Stochastic Training of Graph Convolutional Networks with Variance Reduction
This addresses scalability issues for researchers and practitioners using GCNs on large graphs, though it is incremental as it builds on existing neighbor sampling approaches.
The paper tackled the problem of exponential receptive field growth in Graph Convolutional Networks (GCNs) by developing control variate-based algorithms that allow sampling arbitrarily small neighbor sizes, resulting in runtime reduced to one-seventh of previous methods on a large Reddit dataset.
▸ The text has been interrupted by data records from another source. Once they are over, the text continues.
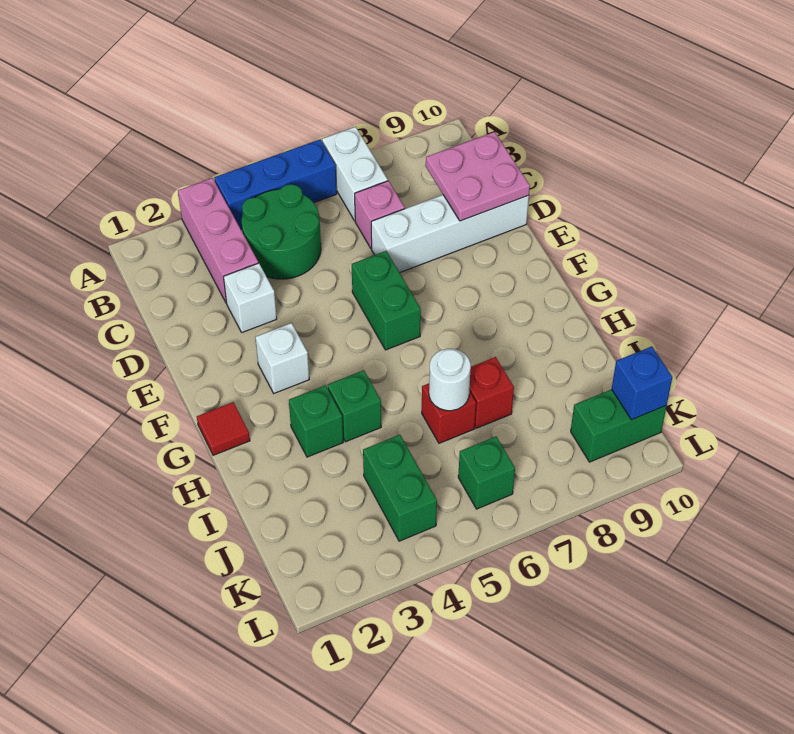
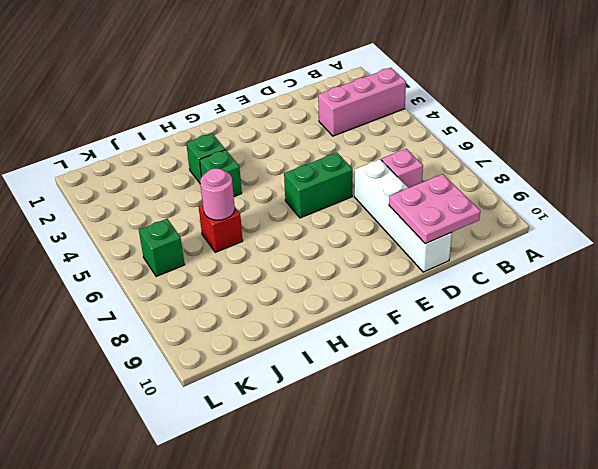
pink 1x1 round brick [200,168,235,220] -> white 1x1 round brick [429,349,471,411]
none -> blue 1x3 brick [214,140,337,229]
none -> white 1x2 brick [322,127,388,221]
none -> green 2x2 round brick [242,184,321,279]

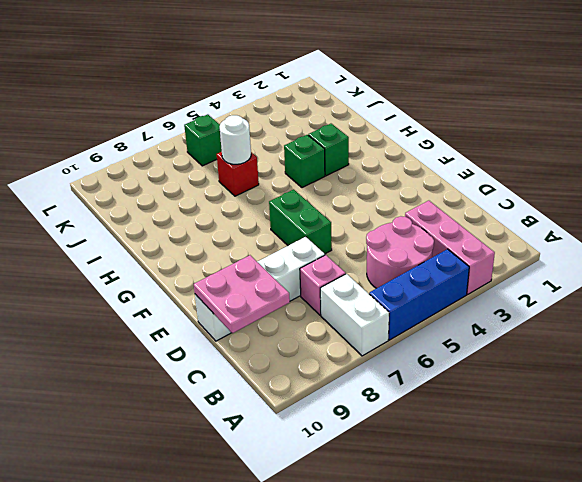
pink 2x2 round brick [366,216,434,288] -> green 2x2 round brick [242,184,321,279]
none -> white 1x1 brick [223,263,277,332]
none -> white 1x1 brick [255,323,309,393]
none -> red 1x1 tile [197,402,250,455]

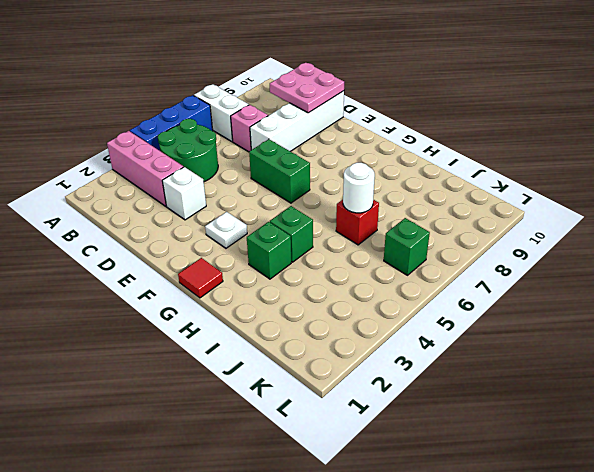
white 1x1 plate [205,212,247,248] -> white 1x1 brick [255,323,309,393]
none -> red 1x1 brick [469,357,514,428]
none -> green 1x2 brick [363,435,437,541]
none -> green 1x2 brick [571,389,666,462]

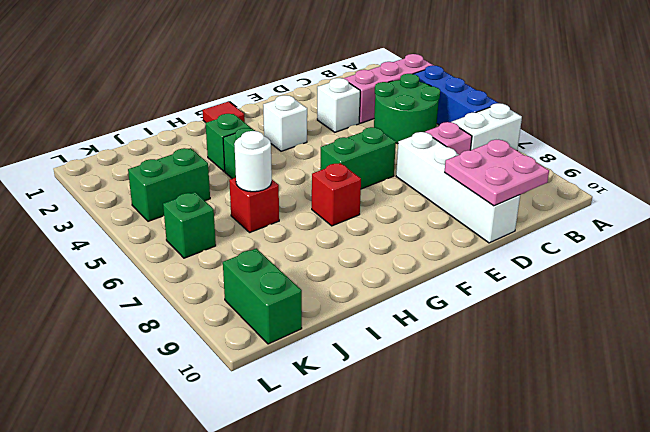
red 1x1 brick [312,163,361,226] -> red 1x1 brick moved to [469,357,514,428]
none -> blue 1x1 brick [612,346,672,420]

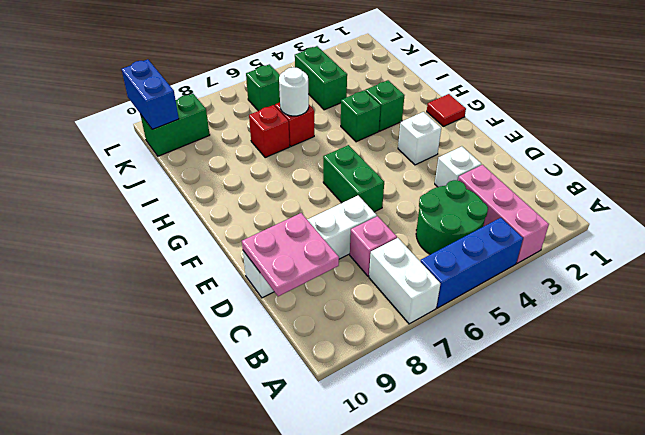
blue 1x2 brick [122,59,179,129] -> blue 1x1 brick [612,346,672,420]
Graph convolutional networks (GCNs) are powerful deep neural networks for graph-structured data. However, GCN computes the representation of a node recursively from its neighbors, making the receptive field size grow exponentially with the number of layers. Previous attempts on reducing the receptive field size by subsampling neighbors do not have a convergence guarantee, and their receptive field size per node is still in the order of hundreds. In this paper, we develop control variate based algorithms which allow sampling an arbitrarily small neighbor size. Furthermore, we prove new theoretical guarantee for our algorithms to converge to a local optimum of GCN. Empirical results show that our algorithms enjoy a similar convergence with the exact algorithm using only two neighbors per node. The runtime of our algorithms on a large Reddit dataset is only one seventh of previous neighbor sampling algorithms.